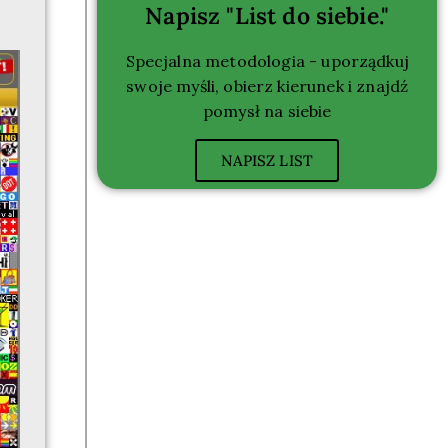
Napisz "List do siebie."
Specjalna metodologia - uporządkuj
swoje myśli, obierz kierunek i znajdź
pomysł na siebie
NAPISZ LIST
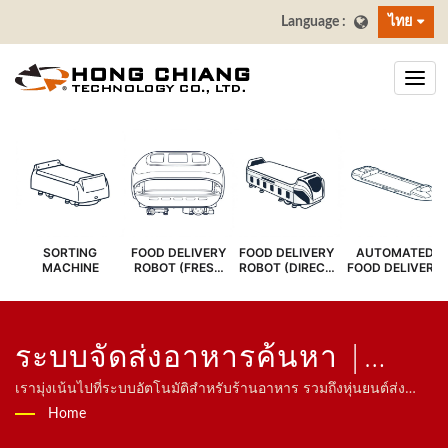
ไทย
SORTING
FOOD DELIVERY
FOOD DELIVERY
AUTOMATED
MACHINE
ROBOT (FRESH
ROBOT (DIRECT
FOOD DELIVERY
COVER)
SERVE)
SYSTEM
ระบบจัดส่งอาหารค้นหา |
สายพานลำเลียงซูชิบาร์ - ผู้
เรามุ่งเน้นไปที่ระบบอัตโนมัติสำหรับร้านอาหาร รวมถึงหุ่นยนต์ส่ง
อาหาร ระบบรถไฟความเร็วสูง ระบบสายพานลำเลียง ระบบสายพาน
Home
ผลิตสายพานส่งอาหาร | ฮง
ซูชิหมุน ระบบสั่งอาหารผ่านแท็บเล็ต ระบบสั่งอาหารผ่านมือถือ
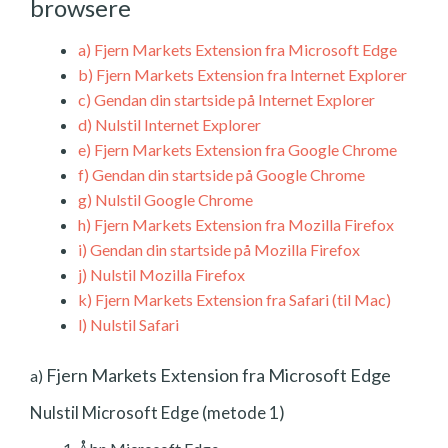
browsere
a)
Fjern Markets Extension fra Microsoft Edge
b)
Fjern Markets Extension fra Internet Explorer
c)
Gendan din startside på Internet Explorer
d)
Nulstil Internet Explorer
e)
Fjern Markets Extension fra Google Chrome
f)
Gendan din startside på Google Chrome
g)
Nulstil Google Chrome
h)
Fjern Markets Extension fra Mozilla Firefox
i)
Gendan din startside på Mozilla Firefox
j)
Nulstil Mozilla Firefox
k)
Fjern Markets Extension fra Safari (til Mac)
l)
Nulstil Safari
Fjern Markets Extension fra Microsoft Edge
a)
Nulstil Microsoft Edge (metode 1)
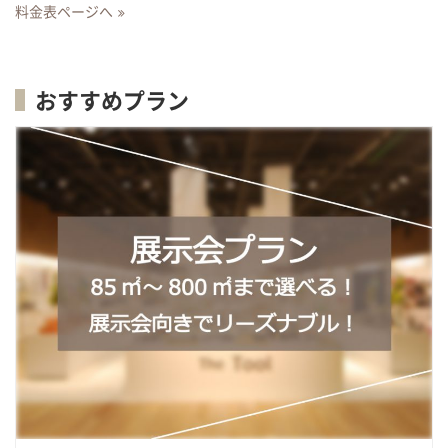
料金表ページへ
おすすめプラン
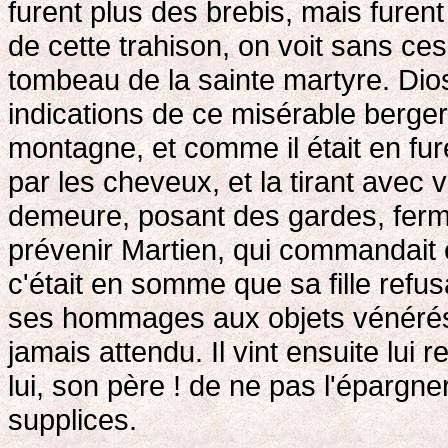
furent plus des brebis, mais fure
de cette trahison, on voit sans ce
tombeau de la sainte martyre. Dio
indications de ce misérable berger,
montagne, et comme il était en fureu
par les cheveux, et la tirant avec v
demeure, posant des gardes, ferman
prévenir Martien, qui commandait en
c'était en somme que sa fille refusa
ses hommages aux objets vénérés pa
jamais attendu. Il vint ensuite lui re
lui, son père ! de ne pas l'épargner
supplices.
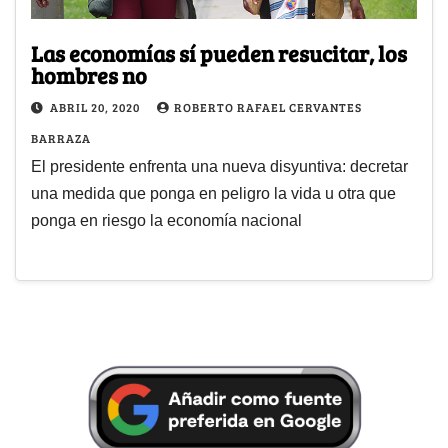
Las economías sí pueden resucitar, los
hombres no
ABRIL 20, 2020
ROBERTO RAFAEL CERVANTES
BARRAZA
El presidente enfrenta una nueva disyuntiva: decretar
una medida que ponga en peligro la vida u otra que
ponga en riesgo la economía nacional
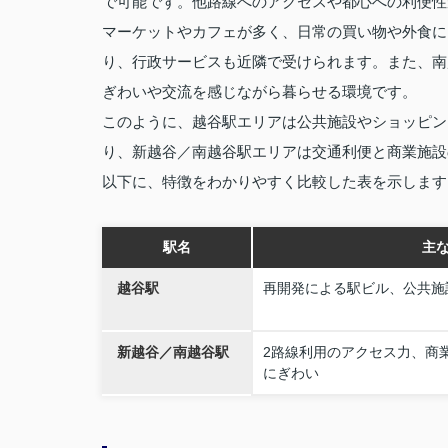
で可能です。他路線へのアクセスや都心への利便性
マーケットやカフェが多く、日常の買い物や外食に
り、行政サービスも近隣で受けられます。また、南
ぎわいや交流を感じながら暮らせる環境です。
このように、越谷駅エリアは公共施設やショッピン
り、新越谷／南越谷駅エリアは交通利便と商業施設
以下に、特徴をわかりやすく比較した表を示します
駅名
主
越谷駅
再開発による駅ビル、公共施
新越谷／南越谷駅
2路線利用のアクセス力、商
にぎわい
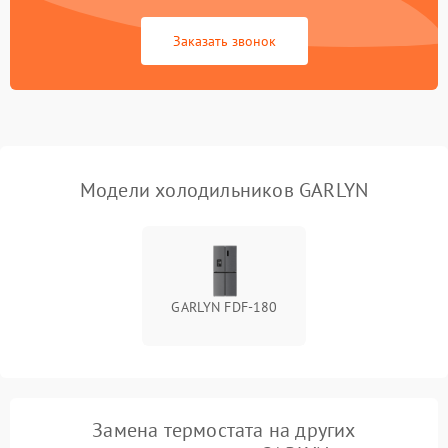
Сбой в работе инвертора
2100 ₽
Подробнее →
Заказать звонок
Запах горелого при
2000 ₽
Подробнее →
работе
Не включается
1000 ₽
Подробнее →
холодильник
Модели холодильников GARLYN
Проблемы с системой
автоматической
1800 ₽
Подробнее →
разморозки
GARLYN FDF-180
Замена термостата на других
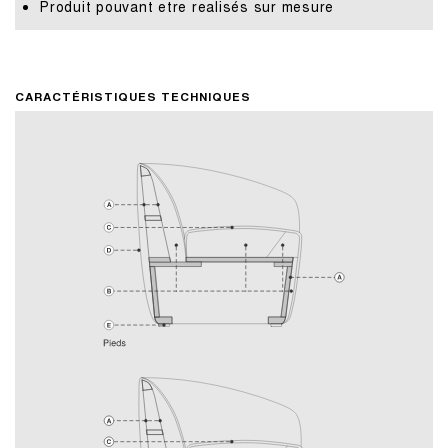
Produit pouvant etre realisés sur mesure
CARACTÉRISTIQUES TECHNIQUES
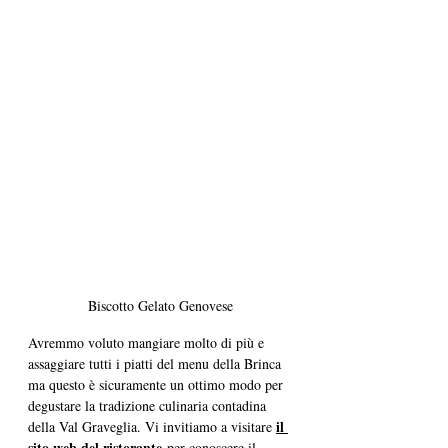
Biscotto Gelato Genovese
Avremmo voluto mangiare molto di più e 
assaggiare tutti i piatti del menu della Brinca 
ma questo è sicuramente un ottimo modo per 
degustare la tradizione culinaria contadina 
il 
della Val Graveglia. Vi invitiamo a visitare 
sito web del ristorante
 per conoscere il 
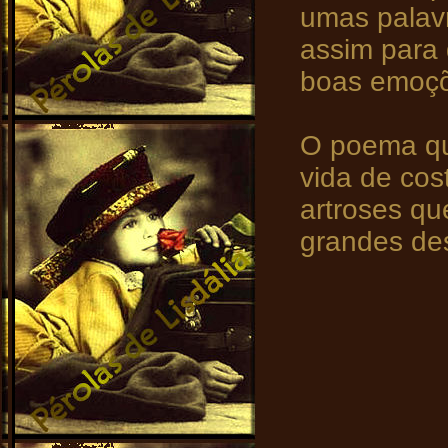
umas palavr
assim para 
boas emoç
O poema qu
vida de cost
artroses qu
grandes des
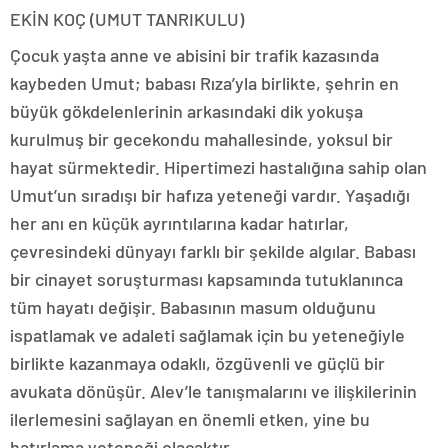
EKİN KOÇ (UMUT TANRIKULU)
Çocuk yaşta anne ve abisini bir trafik kazasında
kaybeden Umut; babası Rıza’yla birlikte, şehrin en
büyük gökdelenlerinin arkasındaki dik yokuşa
kurulmuş bir gecekondu mahallesinde, yoksul bir
hayat sürmektedir. Hipertimezi hastalığına sahip olan
Umut’un sıradışı bir hafıza yeteneği vardır. Yaşadığı
her anı en küçük ayrıntılarına kadar hatırlar,
çevresindeki dünyayı farklı bir şekilde algılar. Babası
bir cinayet soruşturması kapsamında tutuklanınca
tüm hayatı değişir. Babasının masum olduğunu
ispatlamak ve adaleti sağlamak için bu yeteneğiyle
birlikte kazanmaya odaklı, özgüvenli ve güçlü bir
avukata dönüşür. Alev’le tanışmalarını ve ilişkilerinin
ilerlemesini sağlayan en önemli etken, yine bu
hatırlama yeteneği olacaktır.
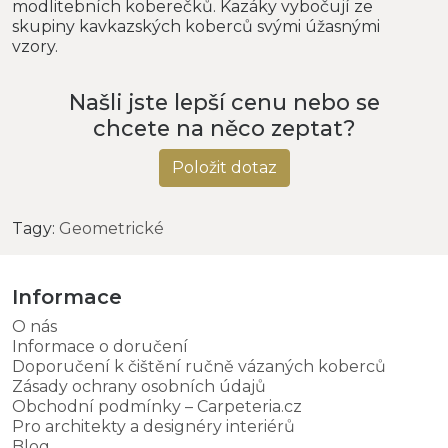
modlitebních koberečků. Kazáky vybočují ze
skupiny kavkazských koberců svými úžasnými
vzory.
Našli jste lepší cenu nebo se
chcete na něco zeptat?
Položit dotaz
Tagy:
Geometrické
Informace
O nás
Informace o doručení
Doporučení k čištění ručně vázaných koberců
Zásady ochrany osobních údajů
Obchodní podmínky – Carpeteria.cz
Pro architekty a designéry interiérů
Blog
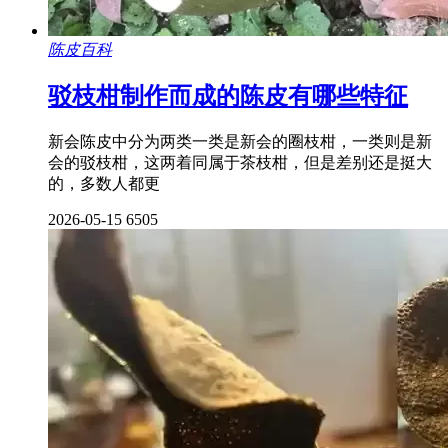
陈皮百科
驳枝柑制作而成的陈皮有哪些特征
新会陈皮中分为两类一类是新会的圈枝柑，一类则是新
会的驳枝柑，这两着同属于茶枝柑，但是差别还是挺大
的，多数人都更
2026-05-15
6505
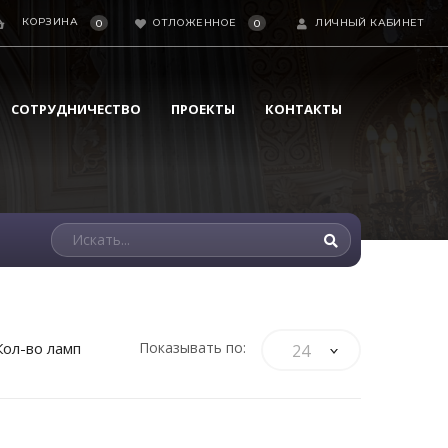
КОРЗИНА
ОТЛОЖЕННОЕ
ЛИЧНЫЙ КАБИНЕТ
0
0
СОТРУДНИЧЕСТВО
ПРОЕКТЫ
КОНТАКТЫ
Кол-во ламп
Показывать по:
24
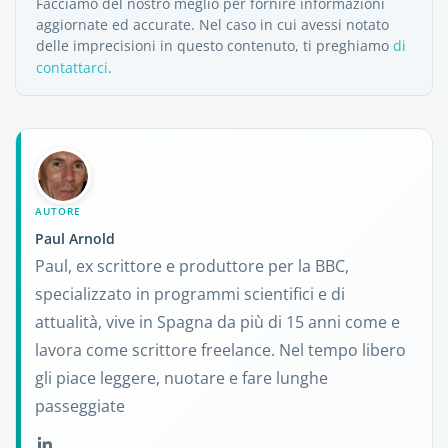
Facciamo del nostro meglio per fornire informazioni
aggiornate ed accurate. Nel caso in cui avessi notato
delle imprecisioni in questo contenuto, ti preghiamo
di
contattarci
.
AUTORE
Paul Arnold
Paul, ex scrittore e produttore per la BBC,
specializzato in programmi scientifici e di
attualità, vive in Spagna da più di 15 anni come e
lavora come scrittore freelance. Nel tempo libero
gli piace leggere, nuotare e fare lunghe
passeggiate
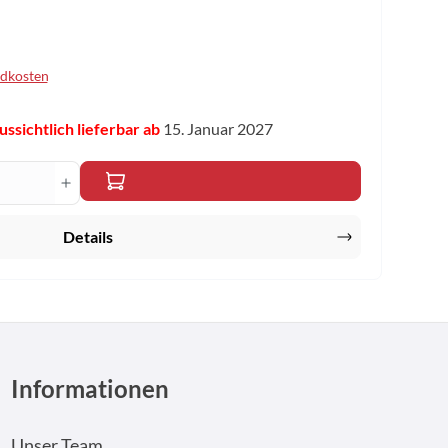
ndkosten
ssichtlich lieferbar ab
15. Januar 2027
n um die Anzahl zu erhöhen oder zu reduzi
ib den gewünschten Wert ein oder benutze 
Details
Informationen
Unser Team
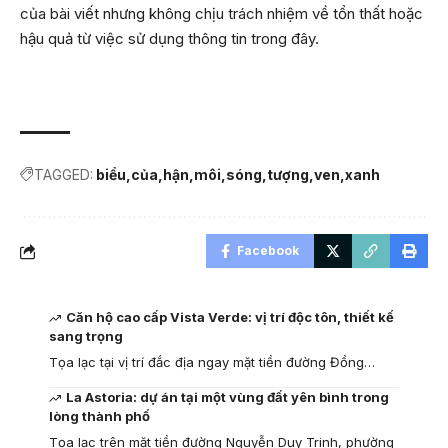
của bài viết nhưng không chịu trách nhiệm về tổn thất hoặc
hậu quả từ việc sử dụng thông tin trong đây.
TAGGED:
biểu
của
hận
môi
sóng
tượng
ven
xanh
Facebook
Căn hộ cao cấp Vista Verde: vị trí độc tôn, thiết kế
sang trọng
Tọa lạc tại vị trí đắc địa ngay mặt tiền đường Đồng…
La Astoria: dự án tại một vùng đất yên bình trong
lòng thành phố
Tọa lạc trên mặt tiền đường Nguyễn Duy Trinh, phường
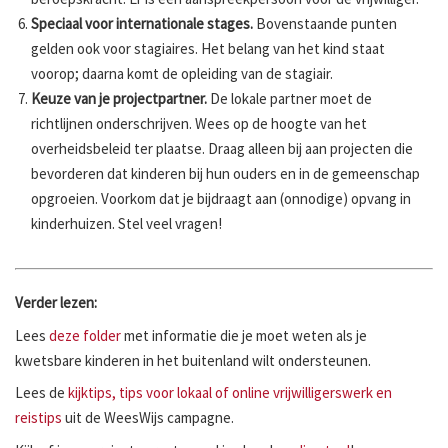
Speciaal voor internationale stages.
Bovenstaande punten
gelden ook voor stagiaires. Het belang van het kind staat
voorop; daarna komt de opleiding van de stagiair.
Keuze van je projectpartner.
De lokale partner moet de
richtlijnen onderschrijven. Wees op de hoogte van het
overheidsbeleid ter plaatse. Draag alleen bij aan projecten die
bevorderen dat kinderen bij hun ouders en in de gemeenschap
opgroeien. Voorkom dat je bijdraagt aan (onnodige) opvang in
kinderhuizen. Stel veel vragen!
Verder lezen:
Lees
deze folder
met informatie die je moet weten als je
kwetsbare kinderen in het buitenland wilt ondersteunen.
Lees de
kijktips, tips voor lokaal of online vrijwilligerswerk en
reistips
uit de WeesWijs campagne.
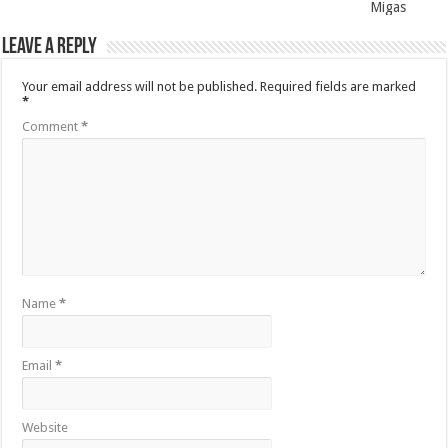
Migas
Leave a Reply
Your email address will not be published.
Required fields are marked
*
Comment
*
Name
*
Email
*
Website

====

Extract the text from every row above, reproducing each line as it stands and leaving out the pictures.

■ Answer section:
Napisz "List do siebie."
Specjalna metodologia - uporządkuj
swoje myśli, obierz kierunek i znajdź
pomysł na siebie
NAPISZ LIST
ไทย
SORTING
FOOD DELIVERY
FOOD DELIVERY
AUTOMATED
MACHINE
ROBOT (FRESH
ROBOT (DIRECT
FOOD DELIVERY
COVER)
SERVE)
SYSTEM
ระบบจัดส่งอาหารค้นหา |
สายพานลำเลียงซูชิบาร์ - ผู้
เรามุ่งเน้นไปที่ระบบอัตโนมัติสำหรับร้านอาหาร รวมถึงหุ่นยนต์ส่ง
อาหาร ระบบรถไฟความเร็วสูง ระบบสายพานลำเลียง ระบบสายพาน
Home
ผลิตสายพานส่งอาหาร | ฮง
ซูชิหมุน ระบบสั่งอาหารผ่านแท็บเล็ต ระบบสั่งอาหารผ่านมือถือ
browsere
a)
Fjern Markets Extension fra Microsoft Edge
b)
Fjern Markets Extension fra Internet Explorer
c)
Gendan din startside på Internet Explorer
d)
Nulstil Internet Explorer
e)
Fjern Markets Extension fra Google Chrome
f)
Gendan din startside på Google Chrome
g)
Nulstil Google Chrome
h)
Fjern Markets Extension fra Mozilla Firefox
i)
Gendan din startside på Mozilla Firefox
j)
Nulstil Mozilla Firefox
k)
Fjern Markets Extension fra Safari (til Mac)
l)
Nulstil Safari
Fjern Markets Extension fra Microsoft Edge
a)
Nulstil Microsoft Edge (metode 1)
料金表ページへ
おすすめプラン
furent plus des brebis, mais fure
de cette trahison, on voit sans ce
tombeau de la sainte martyre. Dio
indications de ce misérable berger,
montagne, et comme il était en fureu
par les cheveux, et la tirant avec v
demeure, posant des gardes, ferman
prévenir Martien, qui commandait en
c'était en somme que sa fille refusa
ses hommages aux objets vénérés pa
jamais attendu. Il vint ensuite lui re
lui, son père ! de ne pas l'épargner
supplices.
Las economías sí pueden resucitar, los
hombres no
ABRIL 20, 2020
ROBERTO RAFAEL CERVANTES
BARRAZA
El presidente enfrenta una nueva disyuntiva: decretar
una medida que ponga en peligro la vida u otra que
ponga en riesgo la economía nacional
で可能です。他路線へのアクセスや都心への利便性
マーケットやカフェが多く、日常の買い物や外食に
り、行政サービスも近隣で受けられます。また、南
ぎわいや交流を感じながら暮らせる環境です。
このように、越谷駅エリアは公共施設やショッピン
り、新越谷／南越谷駅エリアは交通利便と商業施設
以下に、特徴をわかりやすく比較した表を示します
駅名
主
越谷駅
再開発による駅ビル、公共施
新越谷／南越谷駅
2路線利用のアクセス力、商
にぎわい
Сбой в работе инвертора
2100 ₽
Подробнее →
Заказать звонок
Запах горелого при
2000 ₽
Подробнее →
работе
Не включается
1000 ₽
Подробнее →
холодильник
Модели холодильников GARLYN
Проблемы с системой
автоматической
1800 ₽
Подробнее →
разморозки
GARLYN FDF-180
Замена термостата на других
Produit pouvant etre realisés sur mesure
CARACTÉRISTIQUES TECHNIQUES
Biscotto Gelato Genovese
Avremmo voluto mangiare molto di più e 
assaggiare tutti i piatti del menu della Brinca 
ma questo è sicuramente un ottimo modo per 
degustare la tradizione culinaria contadina 
il 
della Val Graveglia. Vi invitiamo a visitare 
sito web del ristorante
 per conoscere il 
umas palavr
assim para 
boas emoç
O poema qu
vida de cost
artroses qu
grandes des
EKİN KOÇ (UMUT TANRIKULU)
Çocuk yaşta anne ve abisini bir trafik kazasında
kaybeden Umut; babası Rıza’yla birlikte, şehrin en
büyük gökdelenlerinin arkasındaki dik yokuşa
kurulmuş bir gecekondu mahallesinde, yoksul bir
hayat sürmektedir. Hipertimezi hastalığına sahip olan
Umut’un sıradışı bir hafıza yeteneği vardır. Yaşadığı
her anı en küçük ayrıntılarına kadar hatırlar,
çevresindeki dünyayı farklı bir şekilde algılar. Babası
bir cinayet soruşturması kapsamında tutuklanınca
tüm hayatı değişir. Babasının masum olduğunu
ispatlamak ve adaleti sağlamak için bu yeteneğiyle
birlikte kazanmaya odaklı, özgüvenli ve güçlü bir
avukata dönüşür. Alev’le tanışmalarını ve ilişkilerinin
ilerlemesini sağlayan en önemli etken, yine bu
hatırlama yeteneği olacaktır.
modlitebních koberečků. Kazáky vybočují ze
skupiny kavkazských koberců svými úžasnými
vzory.
Našli jste lepší cenu nebo se
chcete na něco zeptat?
Položit dotaz
Tagy:
Geometrické
Informace
O nás
Informace o doručení
Doporučení k čištění ručně vázaných koberců
Zásady ochrany osobních údajů
Obchodní podmínky – Carpeteria.cz
Pro architekty a designéry interiérů
Blog
陈皮百科
驳枝柑制作而成的陈皮有哪些特征
新会陈皮中分为两类一类是新会的圈枝柑，一类则是新
会的驳枝柑，这两着同属于茶枝柑，但是差别还是挺大
的，多数人都更
2026-05-15
6505
КОРЗИНА
ОТЛОЖЕННОЕ
ЛИЧНЫЙ КАБИНЕТ
0
0
СОТРУДНИЧЕСТВО
ПРОЕКТЫ
КОНТАКТЫ
Кол-во ламп
Показывать по:
24
Facciamo del nostro meglio per fornire informazioni
aggiornate ed accurate. Nel caso in cui avessi notato
delle imprecisioni in questo contenuto, ti preghiamo
di
contattarci
.
AUTORE
Paul Arnold
Paul, ex scrittore e produttore per la BBC,
specializzato in programmi scientifici e di
attualità, vive in Spagna da più di 15 anni come e
lavora come scrittore freelance. Nel tempo libero
gli piace leggere, nuotare e fare lunghe
passeggiate
ndkosten
ssichtlich lieferbar ab
15. Januar 2027
n um die Anzahl zu erhöhen oder zu reduzi
ib den gewünschten Wert ein oder benutze 
Details
Informationen
Unser Team
của bài viết nhưng không chịu trách nhiệm về tổn thất hoặc
hậu quả từ việc sử dụng thông tin trong đây.
TAGGED:
biểu
của
hận
môi
sóng
tượng
ven
xanh
Facebook
Căn hộ cao cấp Vista Verde: vị trí độc tôn, thiết kế
sang trọng
Tọa lạc tại vị trí đắc địa ngay mặt tiền đường Đồng…
La Astoria: dự án tại một vùng đất yên bình trong
lòng thành phố
Tọa lạc trên mặt tiền đường Nguyễn Duy Trinh, phường
Speciaal voor internationale stages.
Bovenstaande punten
gelden ook voor stagiaires. Het belang van het kind staat
voorop; daarna komt de opleiding van de stagiair.
Keuze van je projectpartner.
De lokale partner moet de
richtlijnen onderschrijven. Wees op de hoogte van het
overheidsbeleid ter plaatse. Draag alleen bij aan projecten die
bevorderen dat kinderen bij hun ouders en in de gemeenschap
opgroeien. Voorkom dat je bijdraagt aan (onnodige) opvang in
kinderhuizen. Stel veel vragen!
Verder lezen:
Lees
deze folder
met informatie die je moet weten als je
kwetsbare kinderen in het buitenland wilt ondersteunen.
Lees de
kijktips, tips voor lokaal of online vrijwilligerswerk en
reistips
uit de WeesWijs campagne.
Migas
Leave a Reply
Your email address will not be published.
Required fields are marked
*
Comment
*
Name
*
Email
*
Website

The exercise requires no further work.